In Maine, people don’t eat puffins any more.  Instead, thousands shell out good money for the chance to see one of the clown-faced birds from the rocking deck of a tour boat.  But there was a time when people took the puffins so systematically that by the early 1900’s many of their nesting colonies on Maine islands were gone.  Who knows the exact date when that last puffin may have returned with the hope of finding a mate and raising its chicks in a dark crevice under the shores jumbled rocks.  That day did eventually come to Eastern Egg Rock, a low 7-acre island five miles off of mid-coast Maine.  Hundreds of years of people shooting and netting seabirds and taking their eggs without thinking of the sustainability of the resource at last left the island devoid of most seabirds. By the 1960’s only a few gulls nested amidst the low vegetation in the center of the island and a handful of the puffins small cousin –the Black Guillemot – nested in the jumbled rocks around the perimeter.

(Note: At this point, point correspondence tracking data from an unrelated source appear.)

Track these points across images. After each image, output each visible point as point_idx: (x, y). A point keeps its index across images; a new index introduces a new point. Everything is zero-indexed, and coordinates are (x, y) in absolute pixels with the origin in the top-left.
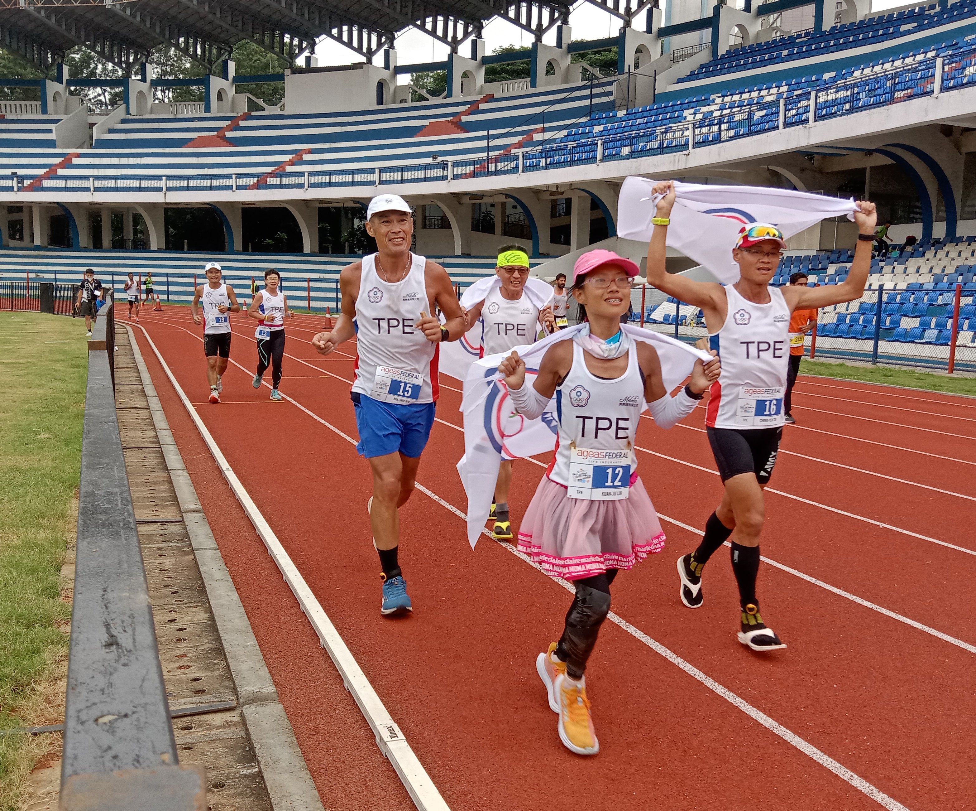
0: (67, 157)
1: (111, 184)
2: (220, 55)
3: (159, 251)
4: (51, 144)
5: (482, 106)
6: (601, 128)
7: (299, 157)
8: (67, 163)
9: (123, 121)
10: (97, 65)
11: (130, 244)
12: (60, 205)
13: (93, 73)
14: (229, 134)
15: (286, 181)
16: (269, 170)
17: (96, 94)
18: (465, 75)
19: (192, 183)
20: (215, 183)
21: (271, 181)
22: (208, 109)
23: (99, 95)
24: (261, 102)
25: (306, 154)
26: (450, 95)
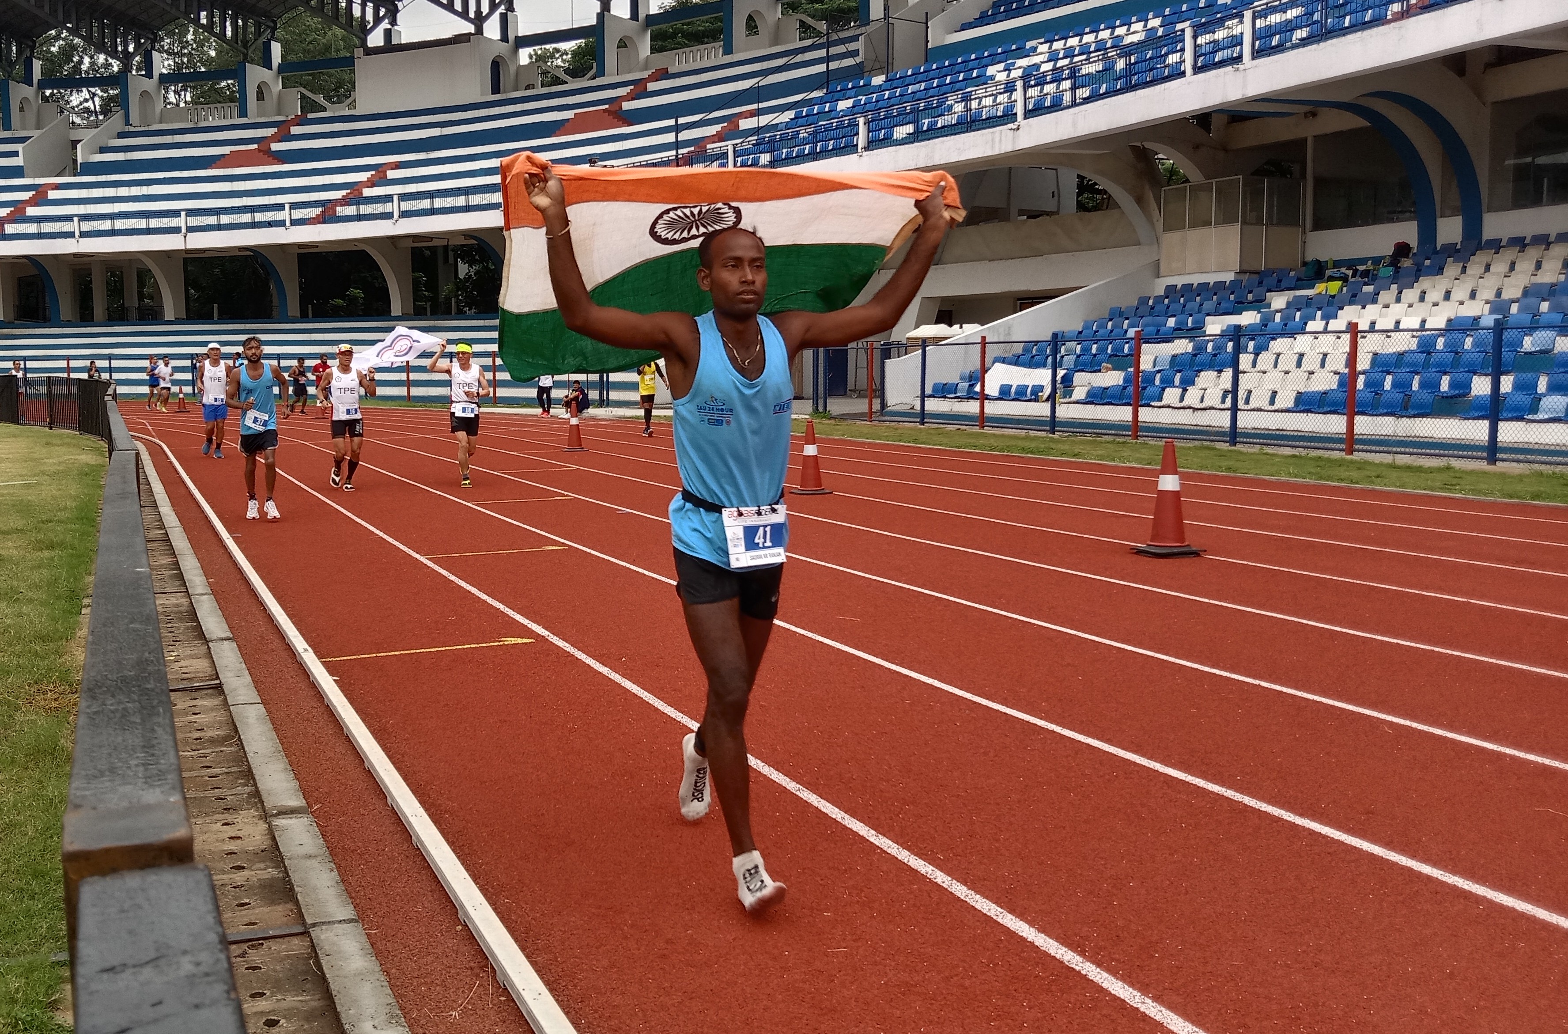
0: (40, 189)
1: (106, 225)
2: (258, 34)
3: (177, 321)
4: (17, 172)
5: (652, 86)
6: (849, 103)
7: (382, 175)
8: (40, 197)
9: (121, 135)
10: (82, 57)
11: (134, 314)
12: (31, 259)
13: (77, 68)
14: (276, 147)
15: (365, 209)
16: (339, 194)
17: (82, 99)
18: (622, 44)
19: (225, 219)
20: (259, 217)
21: (341, 211)
22: (243, 113)
23: (86, 100)
24: (320, 99)
25: (392, 169)
26: (601, 73)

Fortunately for puffins, a host of other seabirds, and all of us – a person with a dream for what many thought was an unattainable conservation benchmark arrived on the scene.  His name was Steve Kress and now 36 years later Steve is still on the scene.   He and his team, at summer’s peak sometimes counting more than 30 staff and volunteers, now watch over three puffin nesting colonies and more than a dozen other seabird nesting islands with thousands of terns, hundreds of puffins, and a variety of other birds .  The puffins were the hardest to bring back because it required flying puffin chicks taken from abundant colonies in Newfoundland the more than 500 miles to Maine, ferrying them out to the islands and then hand-rearing them over the summer a blended fish and vitamin cocktail several times a day!  The most amazing part of the story is that Steve, his family and supporters had to do this for nine years before they coaxed a pair to stay and nest and eventually make the beginnings of a new colony. 

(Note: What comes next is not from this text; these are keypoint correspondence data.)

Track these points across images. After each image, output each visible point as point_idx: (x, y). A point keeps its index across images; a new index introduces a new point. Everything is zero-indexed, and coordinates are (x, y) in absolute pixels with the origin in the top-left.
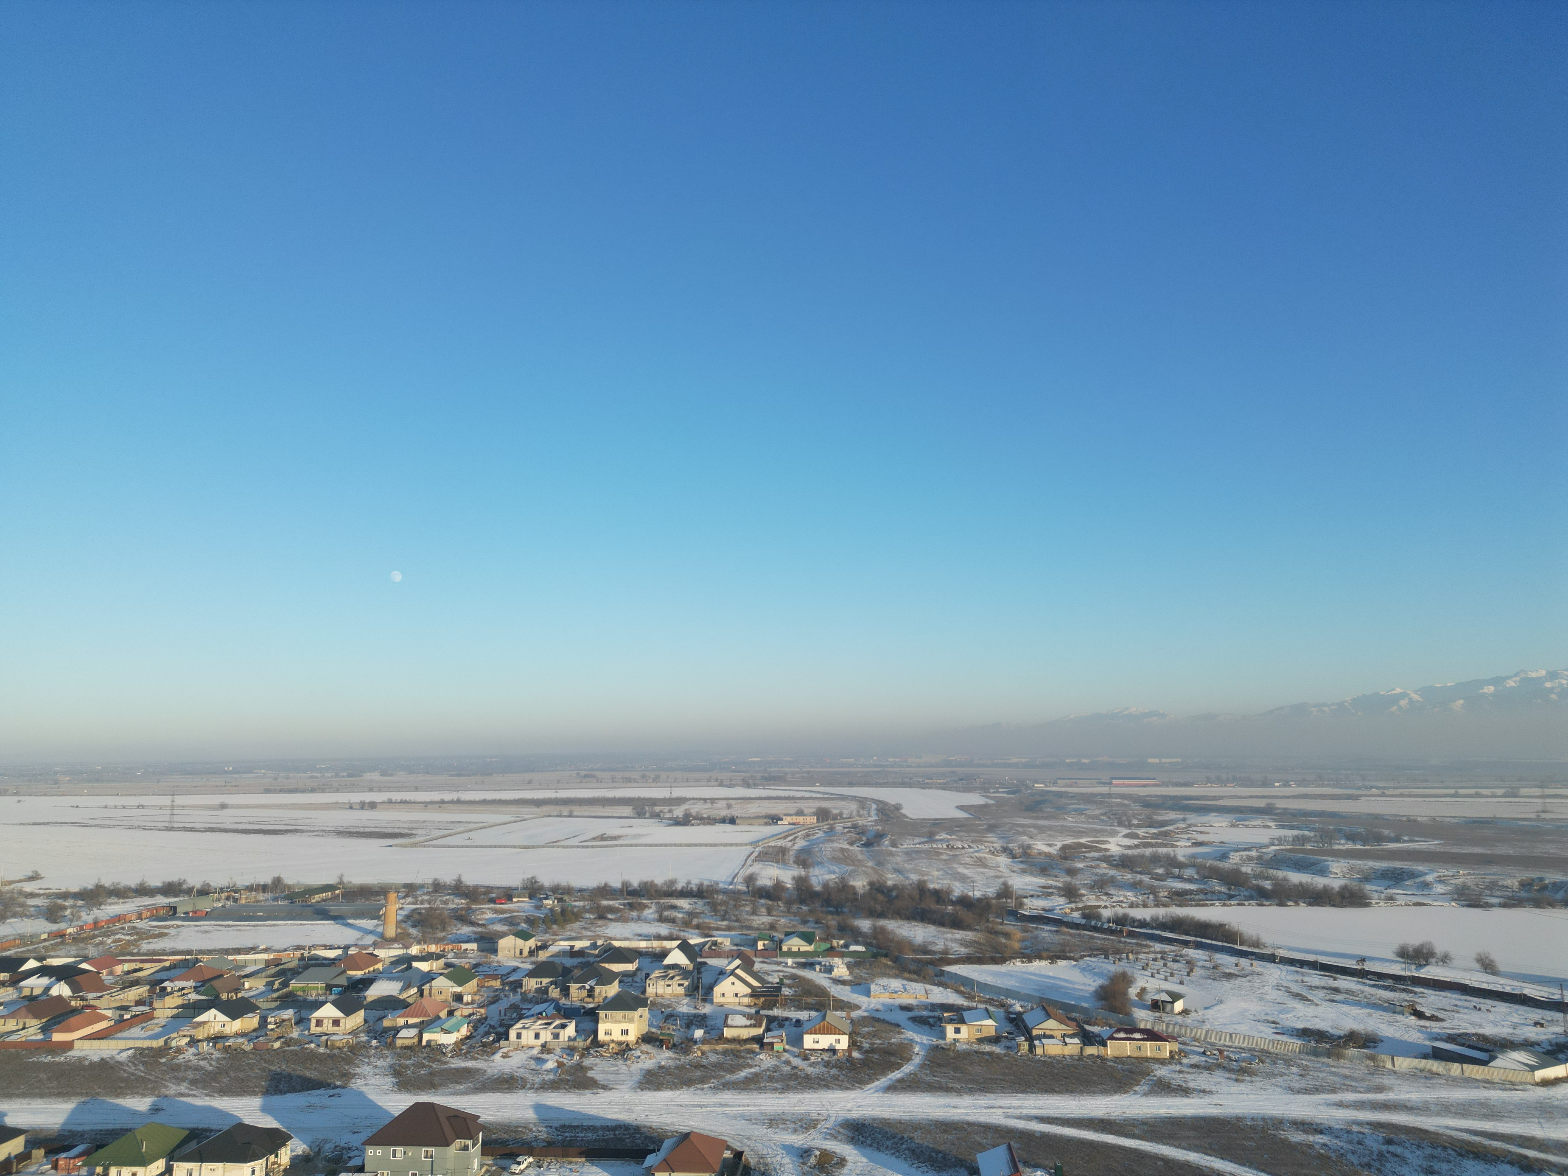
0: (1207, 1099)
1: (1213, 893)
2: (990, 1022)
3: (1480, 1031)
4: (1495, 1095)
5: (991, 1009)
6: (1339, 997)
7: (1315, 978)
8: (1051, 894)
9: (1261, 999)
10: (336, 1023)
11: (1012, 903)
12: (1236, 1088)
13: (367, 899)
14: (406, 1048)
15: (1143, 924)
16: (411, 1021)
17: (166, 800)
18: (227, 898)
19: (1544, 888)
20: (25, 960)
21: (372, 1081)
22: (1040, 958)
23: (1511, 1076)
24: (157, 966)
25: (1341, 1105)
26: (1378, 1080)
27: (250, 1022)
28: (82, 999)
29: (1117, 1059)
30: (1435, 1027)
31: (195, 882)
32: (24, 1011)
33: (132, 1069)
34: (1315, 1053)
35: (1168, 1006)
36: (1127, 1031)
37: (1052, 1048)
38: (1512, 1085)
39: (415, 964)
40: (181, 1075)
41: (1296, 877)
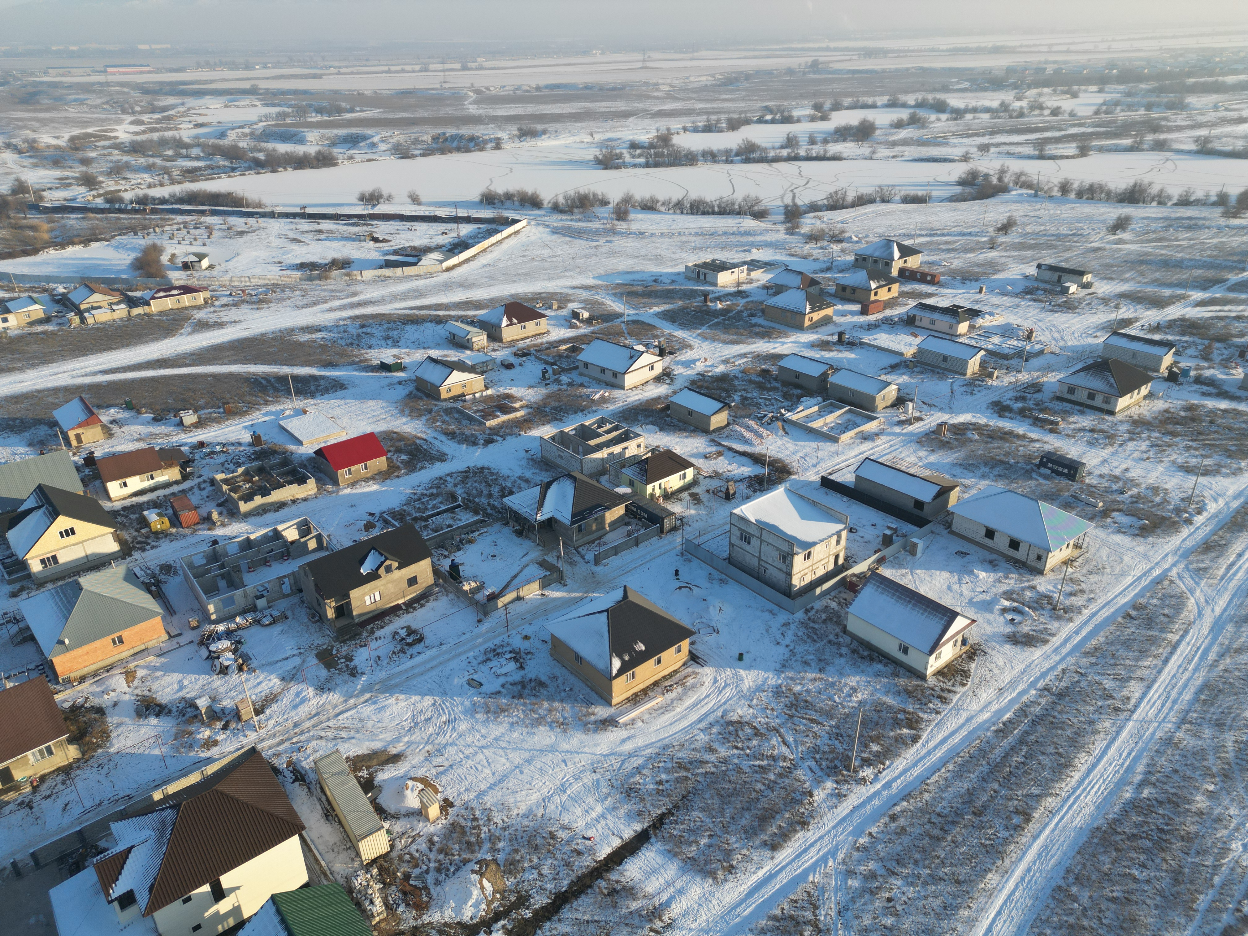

Every summer we like to take the Puffin Watch boat out to Eastern Egg Rock to be reminded of the kinds of conservation successes that are possible if you can dare to think big and not give up.


Puffin Watch Boat Ride
Credit: Jeff Wells


Research Station on Eastern Egg Rock, Muscongus Bay, Maine.
Credit: Jeff Wells.

It was almost the last day of August this summer when the family and I made our way down to the wharf at New Harbor, Maine where the Puffin Watch departs.  As we motored out of the harbor, the captain announced that the season was winding down.  More and more nestling puffins were leaving their cozy (and presumably pretty smelly) burrows for their first experience in the open sea where they would spend the rest of their lives.  We did see a single puffin, an adult that flew in and landed near the boat with a fish in its bill for its chick hidden somewhere in the rocks.  By the next day, the chick had left and the puffins were done for the season – a successful season as we learned that there had been a record number of nesting pairs this year!


Atlantic Puffin! The last one of the season.
Credit: Jeff Wells

Below are a few short Youtube videos of my puffin watch trip.

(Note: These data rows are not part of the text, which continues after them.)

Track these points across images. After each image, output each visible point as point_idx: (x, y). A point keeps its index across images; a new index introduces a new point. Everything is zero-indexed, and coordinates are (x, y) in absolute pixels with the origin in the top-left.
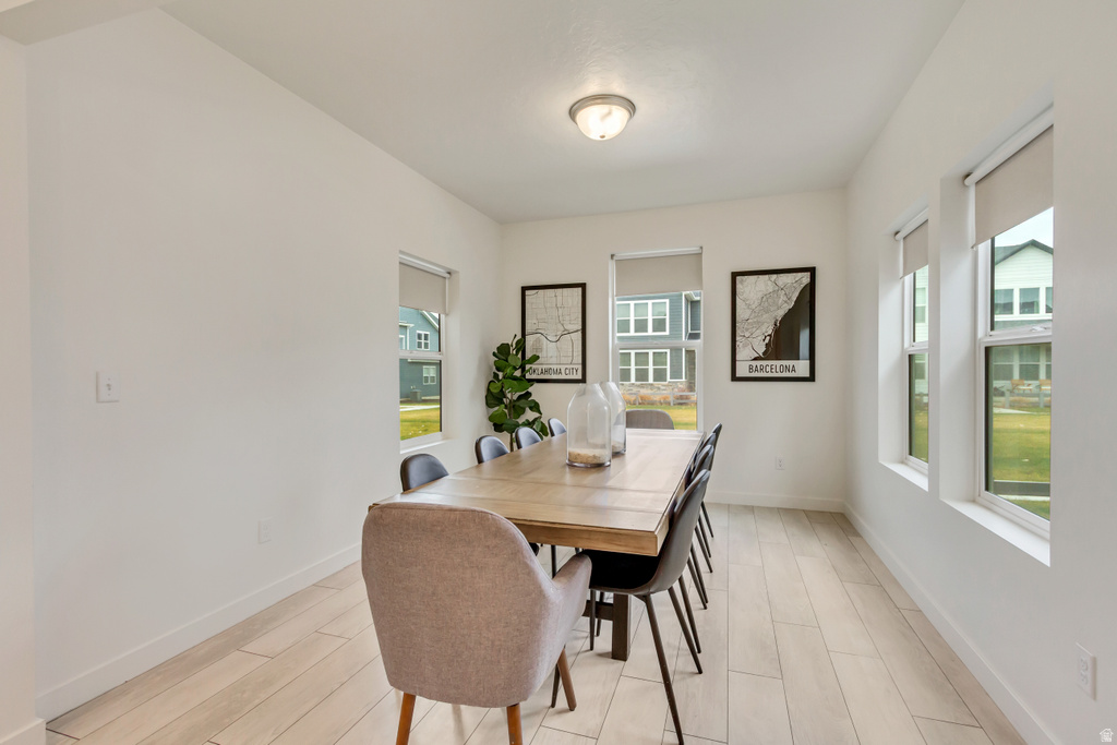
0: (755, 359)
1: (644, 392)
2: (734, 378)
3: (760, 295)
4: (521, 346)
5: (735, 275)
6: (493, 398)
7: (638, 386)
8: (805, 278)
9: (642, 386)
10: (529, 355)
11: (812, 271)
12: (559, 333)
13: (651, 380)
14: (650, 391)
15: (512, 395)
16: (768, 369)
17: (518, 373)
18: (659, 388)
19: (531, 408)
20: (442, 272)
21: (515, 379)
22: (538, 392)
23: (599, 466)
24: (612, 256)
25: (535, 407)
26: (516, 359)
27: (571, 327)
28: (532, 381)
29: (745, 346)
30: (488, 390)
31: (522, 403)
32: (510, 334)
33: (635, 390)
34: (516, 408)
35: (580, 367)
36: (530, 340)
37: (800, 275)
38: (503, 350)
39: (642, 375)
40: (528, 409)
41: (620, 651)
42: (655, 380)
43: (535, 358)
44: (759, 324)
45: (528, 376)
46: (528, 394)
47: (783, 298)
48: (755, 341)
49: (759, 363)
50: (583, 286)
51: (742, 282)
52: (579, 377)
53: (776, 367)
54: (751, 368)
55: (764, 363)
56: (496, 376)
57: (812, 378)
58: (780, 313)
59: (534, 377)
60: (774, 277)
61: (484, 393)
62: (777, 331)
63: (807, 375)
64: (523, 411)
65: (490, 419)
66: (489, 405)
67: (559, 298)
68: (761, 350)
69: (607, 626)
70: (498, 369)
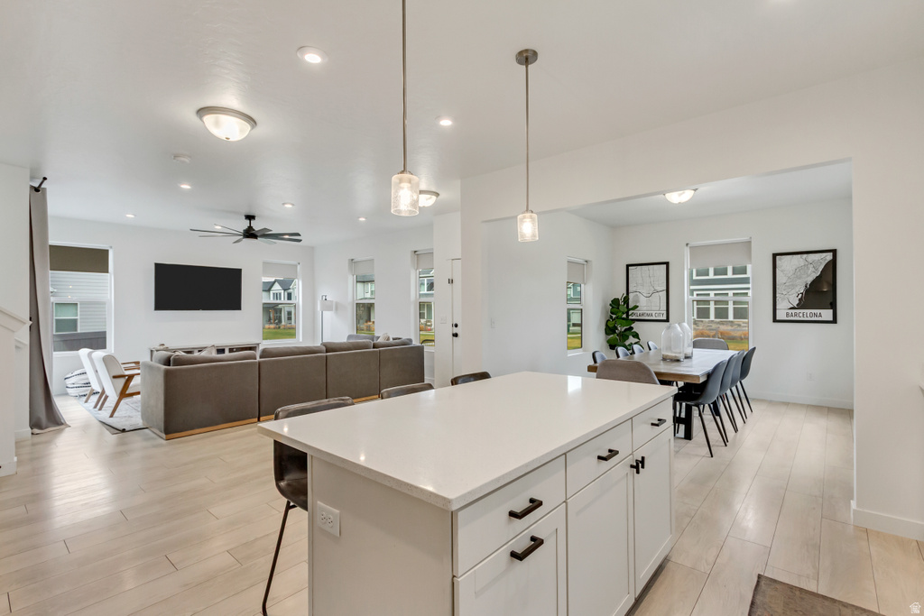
0: (791, 308)
1: (723, 328)
2: (775, 320)
3: (794, 267)
4: (626, 300)
5: (775, 256)
6: (609, 330)
7: (718, 323)
8: (829, 257)
9: (722, 323)
10: (631, 305)
11: (834, 252)
12: (651, 292)
13: (731, 317)
14: (729, 328)
15: (620, 329)
16: (801, 315)
17: (624, 316)
18: (739, 325)
19: (633, 336)
20: (581, 261)
21: (623, 319)
22: (637, 327)
23: (678, 361)
24: (687, 244)
25: (636, 336)
26: (623, 308)
27: (659, 289)
28: (634, 321)
29: (783, 299)
30: (607, 325)
31: (627, 333)
32: (619, 293)
33: (714, 326)
34: (624, 336)
35: (665, 312)
36: (631, 296)
37: (824, 254)
38: (615, 302)
39: (722, 313)
40: (631, 337)
41: (688, 436)
42: (734, 318)
43: (636, 307)
44: (793, 286)
45: (630, 317)
46: (632, 328)
47: (811, 269)
48: (789, 298)
49: (793, 311)
50: (667, 264)
51: (780, 260)
52: (665, 318)
53: (807, 313)
54: (787, 314)
55: (798, 311)
56: (611, 317)
57: (834, 321)
58: (810, 280)
59: (634, 318)
60: (805, 256)
61: (604, 327)
62: (807, 291)
63: (831, 319)
64: (628, 338)
65: (608, 342)
66: (607, 333)
67: (651, 271)
68: (795, 302)
69: (682, 427)
70: (612, 313)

3 Responses to “They Don’t Eat the Puffins Anymore”

  1. Terry Mingle Says:

    AWESOME article, Jeff! Very nicely done. Steve Kress is the best!

  2. Roger Everhart Says:

    They still eat puffins in Iceland.

  3. Leda Beth Gray Says:

    Steven Kress is a conservation hero. His innovative ideas have led to other seabird restoration projects such as restoring Murres to Devil’s Slide Rock off San Mateo County, CA where decoy birds were painted by school kids and left on the islands to attract the birds, and also calls were broadcast. Now they are removing decoys to make room for more breeding birds. The Murres were depleted in the ’70’s and 80’s due to getting caught in fishing nets then got caught in a big oil spill.